Pode ser que muitas pessoas, por diferentes razões, não se sintam assim amadas. Nos caminhos do viver por vezes nos falta afeto, acolhida, aceitação. Pode ser que as marcas da vida de muitos/as irmãos/ãs nossos/as não traduzam a autocompreensão de dádiva e singularidade. Porém, acolher a vida com dom significa assumir as curvas da estrada, acolhendo as situações como possibilidades de transformação. Lya Luft afirma que “viver deveria ser – até o último pensamento e derradeiro olhar – transformar-se”. Se nossa condição humana é marcada pela provisoriedade, é justamente no provisório que podemos tecer marcas significativas. Somos vocacionados/as a uma existência de sentido!

 

Quando olhamos para a escola percebemos o quanto ela é um espaço potente para reflexões sob esse prisma: (re)pensar a vida em transformação. A gente vê isso de maneira evidente no crescimento da meninada. “Caramba, olha o tamanho desse moço! Foi ontem que estava na Educação Infantil”. Mas, também contempla na sutileza como as transformações que brotam de dentro vão sendo comunicadas em atitudes e gestos de cuidado, de compromisso ético e busca do bem comum. E a gente, como educadores/as, onde estamos nisso tudo? Caminhando ao lado e se transformando junto; imprimindo marcas e recebendo-as também. Temos o privilégio de cooperar com os/as estudantes em suas descobertas existenciais e escolhas futuras, mas com eles/as descobrimos o valor dos discernimentos e escolhas de todos os dias.
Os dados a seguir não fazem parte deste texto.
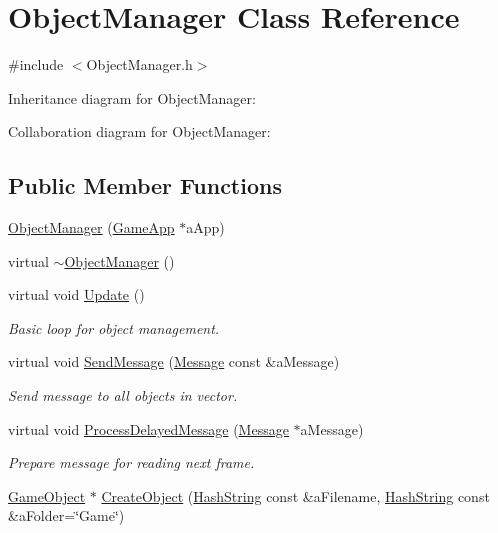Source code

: \hypertarget{classObjectManager}{}\section{Object\+Manager Class Reference}
\label{classObjectManager}


{\ttfamily \#include $<$Object\+Manager.\+h$>$}



Inheritance diagram for Object\+Manager\+:


Collaboration diagram for Object\+Manager\+:
\subsection*{Public Member Functions}
\begin{DoxyCompactItemize}
\item 
\hyperlink{classObjectManager_add2889e2ebd9118e71180a4c88a3f346}{Object\+Manager} (\hyperlink{classGameApp}{Game\+App} $\ast$a\+App)
\item 
virtual \hyperlink{classObjectManager_a25b057e6d1e60c9cbeb29d41923d8c2c}{$\sim$\+Object\+Manager} ()
\item 
virtual void \hyperlink{classObjectManager_ac6035906749a40ec3a1d685ebed11c89}{Update} ()
\begin{DoxyCompactList}\small\item\em Basic loop for object management. \end{DoxyCompactList}\item 
virtual void \hyperlink{classObjectManager_a4d6aa33b172cd0d15575702fe4ef2e5d}{Send\+Message} (\hyperlink{classMessage}{Message} const \&a\+Message)
\begin{DoxyCompactList}\small\item\em Send message to all objects in vector. \end{DoxyCompactList}\item 
virtual void \hyperlink{classObjectManager_ab5d8bbac1f3e7e907ca8a8be2928e593}{Process\+Delayed\+Message} (\hyperlink{classMessage}{Message} $\ast$a\+Message)
\begin{DoxyCompactList}\small\item\em Prepare message for reading next frame. \end{DoxyCompactList}\item 
\hyperlink{classGameObject}{Game\+Object} $\ast$ \hyperlink{classObjectManager_ad1678826504d7847d8712e454f5675e5}{Create\+Object} (\hyperlink{classHashString}{Hash\+String} const \&a\+Filename, \hyperlink{classHashString}{Hash\+String} const \&a\+Folder=\char`\"{}Game\char`\"{})

\end{DoxyCompactItemize}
Queremos somar para que alcancem bons resultados em suas carreiras profissionais e acadêmicas, mas, com eles/as estamos matriculados/as na escola da vida, cujo vestibular é diário e irrepetível. Uma vida que marca é feita das marcas cotidianas que vai nos transformando no que somos chamados/as a ser: pessoas inteiras e vivendo por inteiro.